Unzugeordnete Artikel
Über Umwege in den Traumjob

Alltag Fünf Jahre Integration mit einigen Hürden: Zwei junge Syrer aus Nürtingen blicken auf ihre bisherige Zeit in Deutschland zurück. Von Matthäus Klemke

Als Sepan und Shokre 2014 aus Syrien nach Deutschland kommen, stehen sie vor dem Nichts. Heute sind die beiden jungen Männer ein gutes Beispiel für gelungene Integration - doch die vergangenen Jahre waren alles andere als einfach.

Fragt man Shokre und Sepan nach ihren ersten Tagen in Deutschland, schütteln beide ungläubig mit dem Kopf. „Es war wirklich schlimm“, sagt der 25-jährige Sepan. Der ein Jahr ältere Shokre nickt zustimmend. „Wir brachen voller Vorfreude nach Deutschland auf. Aber wir wussten ja nicht, was uns hier erwartet“, fährt Sepan fort.

Die Heimat verlassen wollte keiner von beiden. „Mein größter Traum war es, in Syrien eine Familie zu gründen“, sagt Sepan. Bis zum Ausbruch des Krieges führen er und Shokre ein gutes Leben in Syrien. „Als 2011 der Krieg kam, änderte sich alles“, sagt Sepan.

Junge Männer müssen sich entscheiden, ob sie fliehen oder in den Krieg ziehen. Beide beschließen, unabhängig voneinander, ihre Familien zu verlassen und die Flucht nach Deutschland anzutreten. Die Strapazen auf der Tour waren hart: „Wir hatten oft tagelang nichts zu essen, mussten stundenlang durch Wälder laufen. Wir hatten zwei Wochen keine Dusche, kein Bett und keine Verbindung zur Außenwelt.“

Doch in Deutschland ist die Situation anders, als sich die beiden erhofft hatten. Shokre kommt in eine Sammelunterkunft in Karlsruhe, Sepan nach Mannheim. Die Geflüchteten in den Landeserstaufnahmestellen werden auf die Landkreise und Gemeinden aufgeteilt. In den Sammelunterkünften werden Listen ausgehängt. „Dort stand, wer an welchen Ort kommt und wann er abgeholt wird“, sagt Shokre. „Irgendwann habe ich meinen Namen gelesen, und daneben stand Nürtingen. Ich hatte keine Ahnung, wo das ist.“ Auch für Sepan geht es nach Nürtingen, genauer gesagt zur vorläufigen Unterbringung am Lindenplatz in Oberensingen. Dort lernen sich Shokre und Sepan kennen.

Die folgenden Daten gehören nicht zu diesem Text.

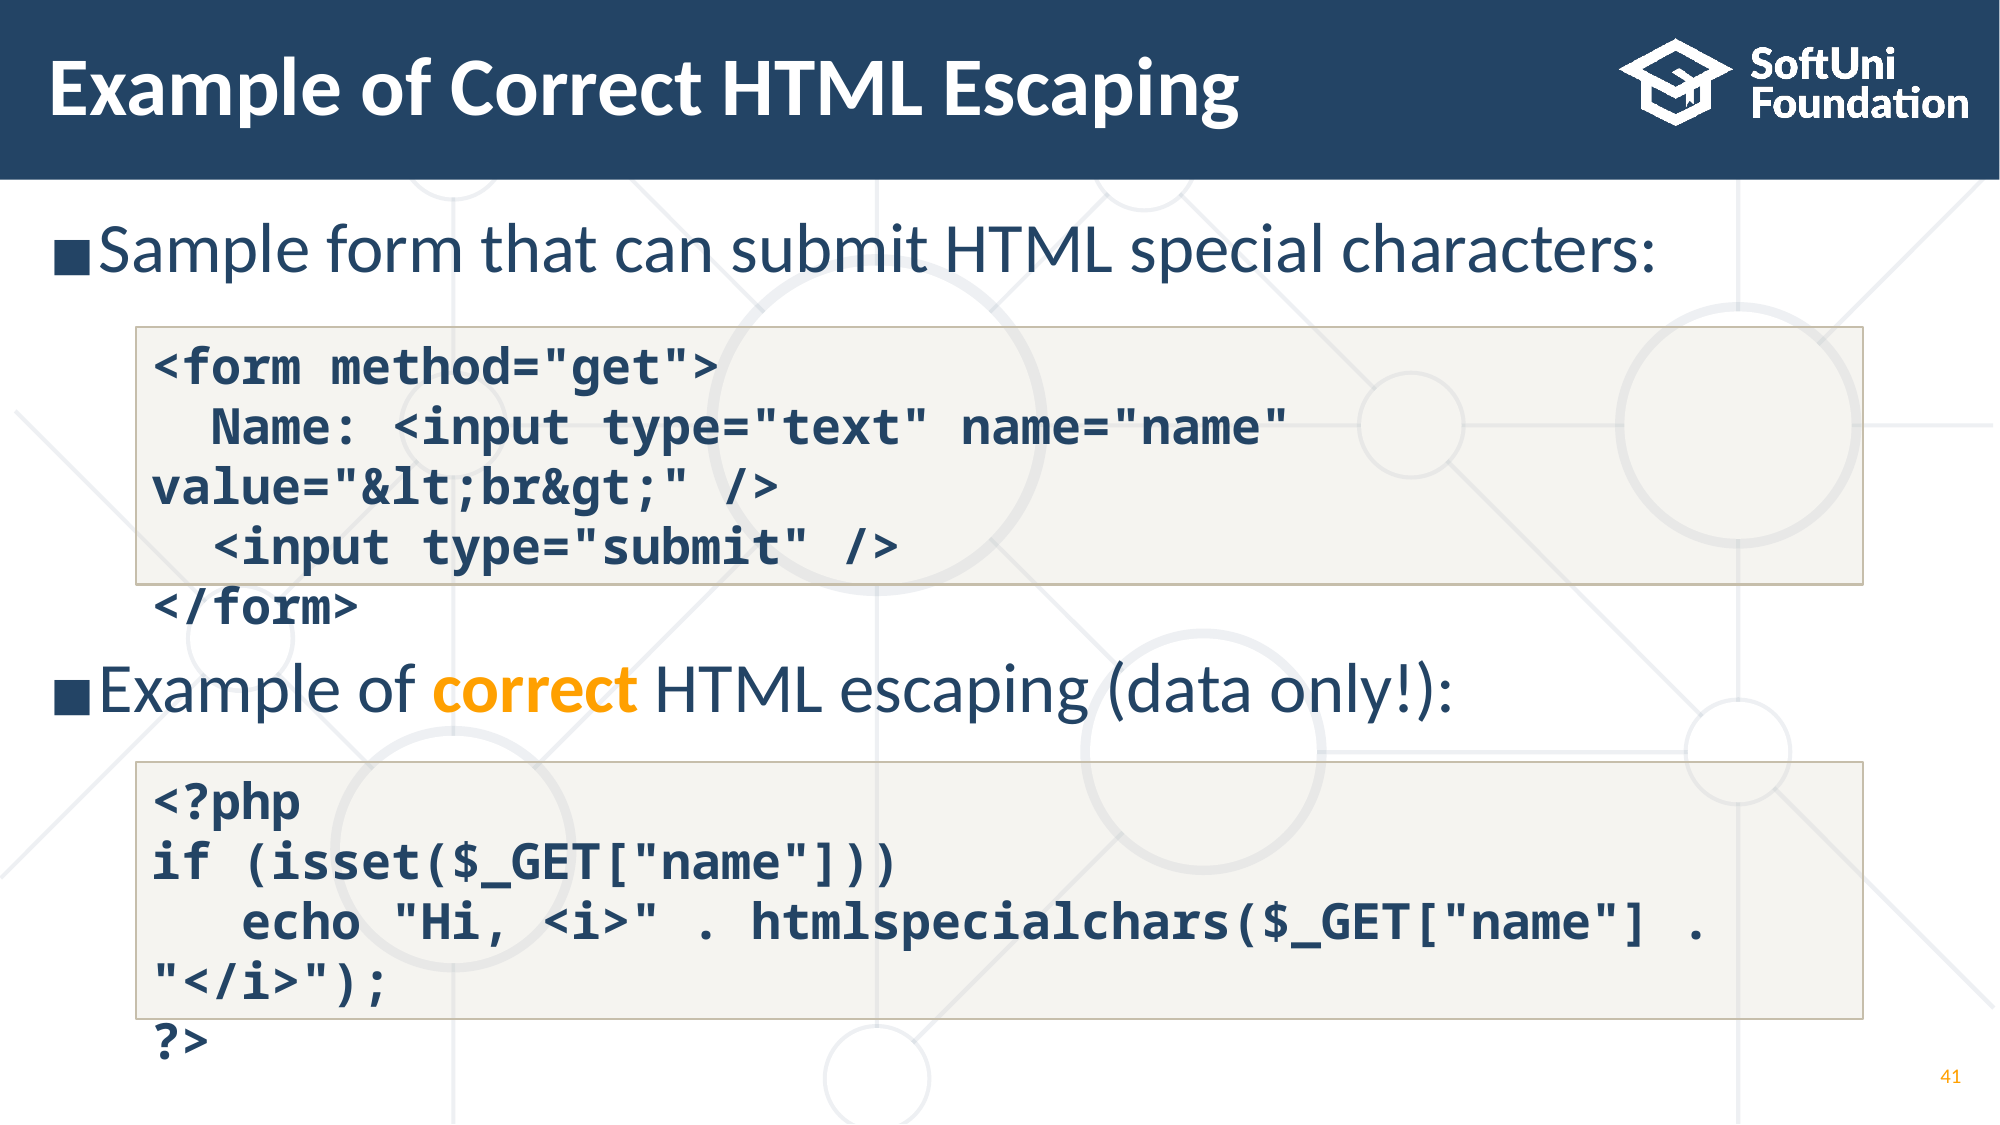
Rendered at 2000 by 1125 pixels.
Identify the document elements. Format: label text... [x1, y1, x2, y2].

text_box <?php if (isset($_GET["name"])) echo "Hi, <i>" . htmlspecialchars($_GET["name"] . "</i>"); ?> [135, 761, 1864, 1020]
slide_number 41 [1896, 1049, 1968, 1101]
title Example of Correct HTML Escaping [31, 16, 1591, 162]
list Sample form that can submit HTML special characters: Example of correct HTML escaping (data only!): [31, 196, 1970, 1050]
picture [1618, 38, 1968, 126]
text_box <form method="get"> Name: <input type="text" name="name" value="&lt;br&gt;" /> <input type="submit" /> </form> [135, 327, 1864, 585]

In Oberensingen fühlen sich Shokre und Sepan zum ersten Mal willkommen. Auch Helmut Hartmann vom AK Asyl Oberensingen stellt sich den Männern vor: „Ich habe sie mehr oder weniger adoptiert“, sagt der Rentner. Durch das Engagement der Ehrenamtlichen fassen die beiden Syrer neuen Mut: „Aber wir konnten natürlich noch kein Wort Deutsch.“

Die beiden besuchen einen Deutsch-Kurs, lernen in der Freizeit mit Ehrenamtlichen und üben alleine daheim mithilfe von Internet-Videos. Mittlerweile sprechen die beiden sehr gut Deutsch. Schwierig wird es nur, wenn geschwäbelt wird.

Bürokratie ist eine Hürde

Wenn man die beiden fragt, mit was sie in Deutschland am meisten zu kämpfen hatten, müssen sie nicht lange überlegen: die Bürokratie. „Jeden Tag kommt Post von irgendwelchen Behörden“, sagt Sepan. Anträge auszufüllen, sei ohne Hilfe unmöglich: „Manche Dokumente sind 20 Seiten lang. Für uns sind diese Schreiben kaum zu verstehen.“ Ohne die Hilfe von Ehrenamtlichen sei man als Ausländer völlig aufgeschmissen.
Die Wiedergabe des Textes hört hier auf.